Comment by vidarh

2 days ago

A lot of this, I suspect, on the basis of having worked on a supervised fine-tuning project for one of the largest companies in this space, is that providers have invested a lot of money in fine-tuning datasets that sound this way.

On the project I did work on, reviewers were not allowed to e.g. answer that they didn't know - they had to provide an answer to every prompt provided.

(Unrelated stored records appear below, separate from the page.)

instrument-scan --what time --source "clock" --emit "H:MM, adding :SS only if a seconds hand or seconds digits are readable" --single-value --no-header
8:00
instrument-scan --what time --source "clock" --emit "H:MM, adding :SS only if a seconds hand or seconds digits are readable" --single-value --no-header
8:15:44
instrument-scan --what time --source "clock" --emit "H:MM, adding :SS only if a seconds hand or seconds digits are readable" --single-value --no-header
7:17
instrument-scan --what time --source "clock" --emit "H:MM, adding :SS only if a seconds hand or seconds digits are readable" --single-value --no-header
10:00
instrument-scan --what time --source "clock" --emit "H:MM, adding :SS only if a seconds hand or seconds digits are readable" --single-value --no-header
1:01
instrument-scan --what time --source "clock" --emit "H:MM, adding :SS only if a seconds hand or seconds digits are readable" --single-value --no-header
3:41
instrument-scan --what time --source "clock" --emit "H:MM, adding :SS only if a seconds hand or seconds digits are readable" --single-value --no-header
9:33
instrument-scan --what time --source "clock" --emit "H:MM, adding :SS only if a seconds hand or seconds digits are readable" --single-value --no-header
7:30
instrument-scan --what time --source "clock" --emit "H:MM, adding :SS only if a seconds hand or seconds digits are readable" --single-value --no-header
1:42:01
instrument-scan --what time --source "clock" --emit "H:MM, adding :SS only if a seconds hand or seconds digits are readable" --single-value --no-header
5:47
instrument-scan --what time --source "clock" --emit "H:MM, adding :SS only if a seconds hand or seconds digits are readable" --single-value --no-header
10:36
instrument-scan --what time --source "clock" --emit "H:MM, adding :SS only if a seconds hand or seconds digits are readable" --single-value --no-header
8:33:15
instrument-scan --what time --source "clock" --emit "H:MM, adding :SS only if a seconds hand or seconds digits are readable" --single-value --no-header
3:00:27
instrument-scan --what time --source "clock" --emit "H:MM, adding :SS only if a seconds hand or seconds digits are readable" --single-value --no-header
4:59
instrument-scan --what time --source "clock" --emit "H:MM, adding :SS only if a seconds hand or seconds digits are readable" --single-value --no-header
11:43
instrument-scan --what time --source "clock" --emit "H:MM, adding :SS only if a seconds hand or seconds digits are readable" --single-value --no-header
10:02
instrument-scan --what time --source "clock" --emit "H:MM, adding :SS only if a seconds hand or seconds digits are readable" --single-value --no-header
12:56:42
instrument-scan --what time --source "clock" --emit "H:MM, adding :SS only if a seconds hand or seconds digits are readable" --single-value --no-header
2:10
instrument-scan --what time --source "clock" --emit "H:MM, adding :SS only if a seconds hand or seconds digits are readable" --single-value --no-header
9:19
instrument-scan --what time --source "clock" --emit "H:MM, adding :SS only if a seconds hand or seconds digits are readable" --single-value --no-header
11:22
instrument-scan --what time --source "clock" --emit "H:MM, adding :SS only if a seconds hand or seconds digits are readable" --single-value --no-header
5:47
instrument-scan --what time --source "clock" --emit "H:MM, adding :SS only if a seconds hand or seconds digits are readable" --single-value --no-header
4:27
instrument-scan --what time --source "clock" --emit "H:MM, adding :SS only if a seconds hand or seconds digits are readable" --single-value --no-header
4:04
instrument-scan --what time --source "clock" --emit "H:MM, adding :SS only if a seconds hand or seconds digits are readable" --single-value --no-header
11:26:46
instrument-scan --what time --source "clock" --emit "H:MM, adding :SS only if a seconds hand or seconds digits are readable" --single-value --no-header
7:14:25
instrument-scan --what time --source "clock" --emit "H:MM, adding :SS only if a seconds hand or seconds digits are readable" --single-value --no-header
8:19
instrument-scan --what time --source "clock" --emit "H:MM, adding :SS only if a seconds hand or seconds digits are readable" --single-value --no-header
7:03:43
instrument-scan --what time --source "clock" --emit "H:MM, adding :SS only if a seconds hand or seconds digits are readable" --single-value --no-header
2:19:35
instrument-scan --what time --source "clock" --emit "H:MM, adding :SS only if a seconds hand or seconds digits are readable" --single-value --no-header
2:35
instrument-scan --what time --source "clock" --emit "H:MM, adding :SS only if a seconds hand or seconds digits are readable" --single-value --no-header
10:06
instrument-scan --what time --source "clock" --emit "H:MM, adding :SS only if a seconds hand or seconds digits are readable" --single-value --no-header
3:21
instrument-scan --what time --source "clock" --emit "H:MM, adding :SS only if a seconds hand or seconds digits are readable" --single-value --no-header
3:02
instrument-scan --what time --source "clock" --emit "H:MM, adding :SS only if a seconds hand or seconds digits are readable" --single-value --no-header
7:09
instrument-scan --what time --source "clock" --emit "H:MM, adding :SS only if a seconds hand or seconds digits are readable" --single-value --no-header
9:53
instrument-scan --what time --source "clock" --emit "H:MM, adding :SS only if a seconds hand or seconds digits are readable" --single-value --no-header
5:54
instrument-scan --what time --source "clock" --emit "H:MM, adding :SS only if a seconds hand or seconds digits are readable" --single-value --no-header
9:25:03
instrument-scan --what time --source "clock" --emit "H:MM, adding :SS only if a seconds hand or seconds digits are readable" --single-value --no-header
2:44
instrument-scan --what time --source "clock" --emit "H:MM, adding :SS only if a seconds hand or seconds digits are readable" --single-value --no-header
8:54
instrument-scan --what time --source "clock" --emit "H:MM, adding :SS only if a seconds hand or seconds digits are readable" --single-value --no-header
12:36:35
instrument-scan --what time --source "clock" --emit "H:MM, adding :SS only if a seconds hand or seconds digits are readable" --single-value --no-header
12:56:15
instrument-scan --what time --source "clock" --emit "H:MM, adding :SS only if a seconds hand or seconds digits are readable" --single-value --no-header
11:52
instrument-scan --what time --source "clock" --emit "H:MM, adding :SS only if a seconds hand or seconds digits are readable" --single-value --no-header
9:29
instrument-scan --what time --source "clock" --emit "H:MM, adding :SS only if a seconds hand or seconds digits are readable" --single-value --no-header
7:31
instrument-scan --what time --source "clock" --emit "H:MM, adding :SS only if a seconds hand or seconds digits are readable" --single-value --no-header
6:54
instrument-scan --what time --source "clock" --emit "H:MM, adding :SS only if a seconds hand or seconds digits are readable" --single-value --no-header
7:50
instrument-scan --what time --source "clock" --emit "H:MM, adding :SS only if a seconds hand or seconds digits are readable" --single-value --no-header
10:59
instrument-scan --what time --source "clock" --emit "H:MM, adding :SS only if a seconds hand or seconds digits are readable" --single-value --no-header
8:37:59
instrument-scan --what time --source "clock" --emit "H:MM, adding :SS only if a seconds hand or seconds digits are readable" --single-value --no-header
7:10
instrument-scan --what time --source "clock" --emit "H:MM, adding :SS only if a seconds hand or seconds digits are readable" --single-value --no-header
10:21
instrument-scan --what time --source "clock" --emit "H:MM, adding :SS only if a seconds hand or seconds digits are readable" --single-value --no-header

And so when auditing responses, a lot of difficult questions had "confidently wrong" answers because the reviewer tried and failed, or all kinds of evasive workarounds because they knew they couldn't answer.

Presumbly these providers will eventually understand (hopefully already has - this was a year ago) that they also need to train the models to understand when the correct answer is "I don't know", or "I'm not sure. I think maybe X, but ..."

Its not the training/tuning, its pretty much the nature of llms. The whole idea is to give a best quess of the token. The more complex dynamics behind the meaning of the words and how those words relate to real world concepts isn't learned.

  • You're not making any sense. The best guess will often be refusals if they see enough of that in the training data, so of course it is down to training

    And I literally saw the effect of this first hand, in seeing how the project I worked on was actively part of training this behaviour into a major model.

    As for your assertion they don't learn the more complex dynamics, that was trite and not true already several years ago.